I’ve got a model that uses an SVI engine. The dataset has millions of rows and a very complex design. Some of the variables we know will ultimately have a coefficient very close to 0. When we only constrain the coefficient distributions to be positive, we get expected behavior (i.e. the coefficients start very large with the first iteration and then shrink consistently over time until they settle at a value very close to 0, never really fluctuating). However, if we put an upper bound on the distribution that is very small, we see the coefficient mu’s fluctuate throughout the constrained range rather than generally moving in one direction. No matter which way the coefficients are moving, the loss continues to decrease throughout the entire model training. I have a few questions about what could be happening:
- Is there anything in numpyro’s algorithm that encourages exploration of the entire viable solution space? In other words, when we allow the coefficients to start with large values, is the model generally satisfied to let them shrink continually and then settle, but in the highly constrained version it is weighted in such a way to explore all possible solutions?

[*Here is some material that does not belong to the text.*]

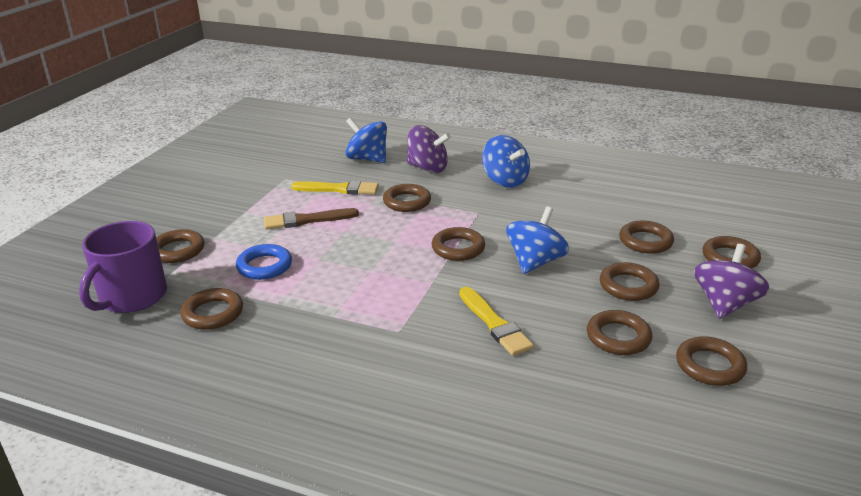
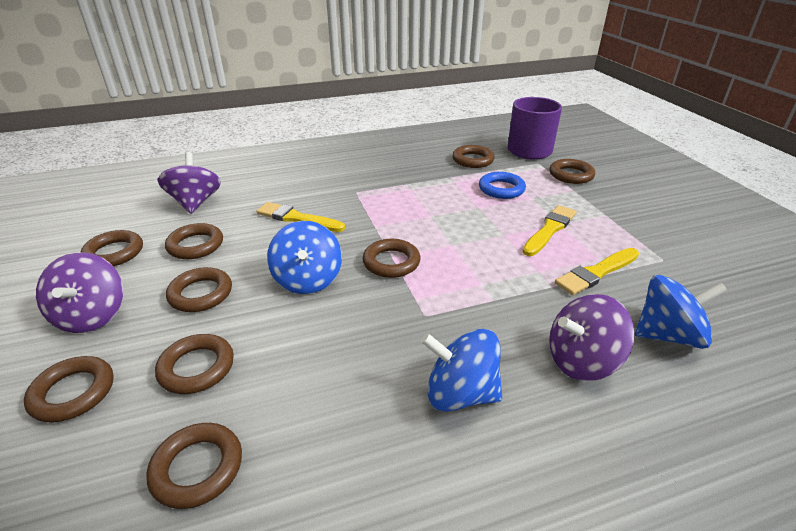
camera: 140 degrees right, 5 degrees up
brown brush [264,208,359,229] -> yellow brush [522,205,577,256]
brown ring [383,184,431,212] -> brown ring moved to [146,423,242,509]
none -> purple spinning top [158,152,221,214]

- Is there any danger in allowing some coefficients to be unconstrained and forcing others to be tightly constrained?
- Changing step sizes in the optimizer or batch size have not made a difference. Are there other parameters that might help the model navigate such small constraints in a more systematic way?
- The loss tends to go negative in both versions of the model (although not at a point in training that correlates with any noticeable trend, such as swings in coefficient values). What is this indicating and is it an issue?
Thanks in advance for your help, numpyro is a great tool, and I am always looking to improve my understanding and how to best utilize it.